The data from “dice_probabilities.dat” has been plotted. You can observe a slight increase of probabilities for the numbers between 7 and 12 due to the pseudo-multi-roll.
The Probability Matrix:
This is a 40×40 table, each row of which will store a copy of the probability chart generated above. It is stored in a way that the element at the j-th column of the i-th row will give the probability of travelling from square number ‘i’ to square number ‘j’ in one turn. This matrix will be referred after each turn to determine where the player will go next (by weighted random generation method).
“Chance”, “Community Chest” and “Go to Jail” have been hard-coded separately to generate their desired results.
Probabilities of each square:
This has been done by playing a game of 10,000,000 turns. The number of times the player stays on each square at the end of his turns has been recorded, and the probabilities have been calculated accordingly.
The data from “square_probabilities.dat” has been plotted.

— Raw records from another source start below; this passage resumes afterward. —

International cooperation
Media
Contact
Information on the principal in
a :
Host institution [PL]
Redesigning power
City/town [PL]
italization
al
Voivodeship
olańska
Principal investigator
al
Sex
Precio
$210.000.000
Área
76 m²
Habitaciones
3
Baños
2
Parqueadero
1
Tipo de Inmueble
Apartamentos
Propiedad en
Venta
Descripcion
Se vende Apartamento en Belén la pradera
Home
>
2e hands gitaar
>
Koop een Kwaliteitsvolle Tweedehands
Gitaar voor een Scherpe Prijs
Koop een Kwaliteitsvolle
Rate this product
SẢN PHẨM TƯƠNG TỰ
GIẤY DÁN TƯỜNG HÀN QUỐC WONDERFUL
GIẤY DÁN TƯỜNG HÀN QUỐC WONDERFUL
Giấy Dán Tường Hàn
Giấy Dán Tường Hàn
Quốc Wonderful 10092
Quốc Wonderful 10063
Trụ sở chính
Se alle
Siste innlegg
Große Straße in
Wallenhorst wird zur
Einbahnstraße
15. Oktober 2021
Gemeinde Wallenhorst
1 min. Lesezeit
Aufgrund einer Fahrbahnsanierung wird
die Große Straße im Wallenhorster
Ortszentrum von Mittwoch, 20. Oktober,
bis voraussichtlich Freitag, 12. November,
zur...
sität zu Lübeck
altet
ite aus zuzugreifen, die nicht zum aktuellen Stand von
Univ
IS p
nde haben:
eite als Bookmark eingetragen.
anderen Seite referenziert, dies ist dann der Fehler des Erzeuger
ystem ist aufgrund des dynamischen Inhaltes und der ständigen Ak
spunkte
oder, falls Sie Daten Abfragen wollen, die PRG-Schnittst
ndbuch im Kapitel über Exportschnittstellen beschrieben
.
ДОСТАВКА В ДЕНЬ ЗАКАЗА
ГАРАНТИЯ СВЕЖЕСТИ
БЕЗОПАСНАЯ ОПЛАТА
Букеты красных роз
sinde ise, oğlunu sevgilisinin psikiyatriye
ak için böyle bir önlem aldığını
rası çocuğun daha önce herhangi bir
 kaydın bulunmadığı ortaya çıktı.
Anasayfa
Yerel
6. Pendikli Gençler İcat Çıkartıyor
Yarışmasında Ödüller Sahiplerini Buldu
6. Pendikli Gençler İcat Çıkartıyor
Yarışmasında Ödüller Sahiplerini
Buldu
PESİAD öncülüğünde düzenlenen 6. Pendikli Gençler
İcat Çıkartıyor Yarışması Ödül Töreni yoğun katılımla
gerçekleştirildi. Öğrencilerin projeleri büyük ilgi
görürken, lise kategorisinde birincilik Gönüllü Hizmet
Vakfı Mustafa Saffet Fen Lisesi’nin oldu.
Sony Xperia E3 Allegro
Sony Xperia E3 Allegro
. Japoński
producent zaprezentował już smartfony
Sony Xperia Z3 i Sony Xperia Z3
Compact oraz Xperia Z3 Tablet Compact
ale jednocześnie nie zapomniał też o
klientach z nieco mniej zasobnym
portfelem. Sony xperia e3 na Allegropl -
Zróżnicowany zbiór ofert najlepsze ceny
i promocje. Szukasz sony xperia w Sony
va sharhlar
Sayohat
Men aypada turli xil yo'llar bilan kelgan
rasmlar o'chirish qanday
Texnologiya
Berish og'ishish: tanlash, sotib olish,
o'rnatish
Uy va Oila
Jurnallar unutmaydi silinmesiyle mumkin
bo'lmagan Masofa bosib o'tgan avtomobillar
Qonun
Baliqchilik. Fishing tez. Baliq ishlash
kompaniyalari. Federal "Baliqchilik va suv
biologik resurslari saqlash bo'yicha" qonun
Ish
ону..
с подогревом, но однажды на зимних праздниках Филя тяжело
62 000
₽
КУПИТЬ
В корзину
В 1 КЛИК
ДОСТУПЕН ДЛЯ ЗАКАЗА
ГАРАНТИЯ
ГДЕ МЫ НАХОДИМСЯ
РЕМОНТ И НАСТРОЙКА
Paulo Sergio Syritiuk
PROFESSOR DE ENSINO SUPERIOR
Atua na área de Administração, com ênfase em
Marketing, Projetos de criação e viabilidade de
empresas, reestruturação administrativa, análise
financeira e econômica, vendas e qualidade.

Following observations are crucial:
- The red and orange squares are indeed the best squares on the board in terms of probability of visits. This is due to their location after jail (which draws in players from other parts of the board). The pink squares don’t get that big an advantage from jail, since they’re located too close (the dice probabilities are highest for values between 4 and 10).
- Jail has a drastically high probability because there are many ways of landing in jail. Also, one landing consumes three turns.
- The Chance and Community Chest squares show less probability since they can send the player to different squares within the same turn.
- The Go to Jail has 0 probability since it sends the player to jail.
- The squares with Chance/Community Chest cards have slightly higher probabilities (e.g. Go, Mayfair, Trafalgar Square, Pall Mall, Old Kent Road etc.).
- The squares before “Jail” and after “Go to Jail” have slightly lower probabilities because they’re skipped whenever the player lands on “Go to Jail”.
- “Marylebone station” is the best station and “Water Works” is the better utility.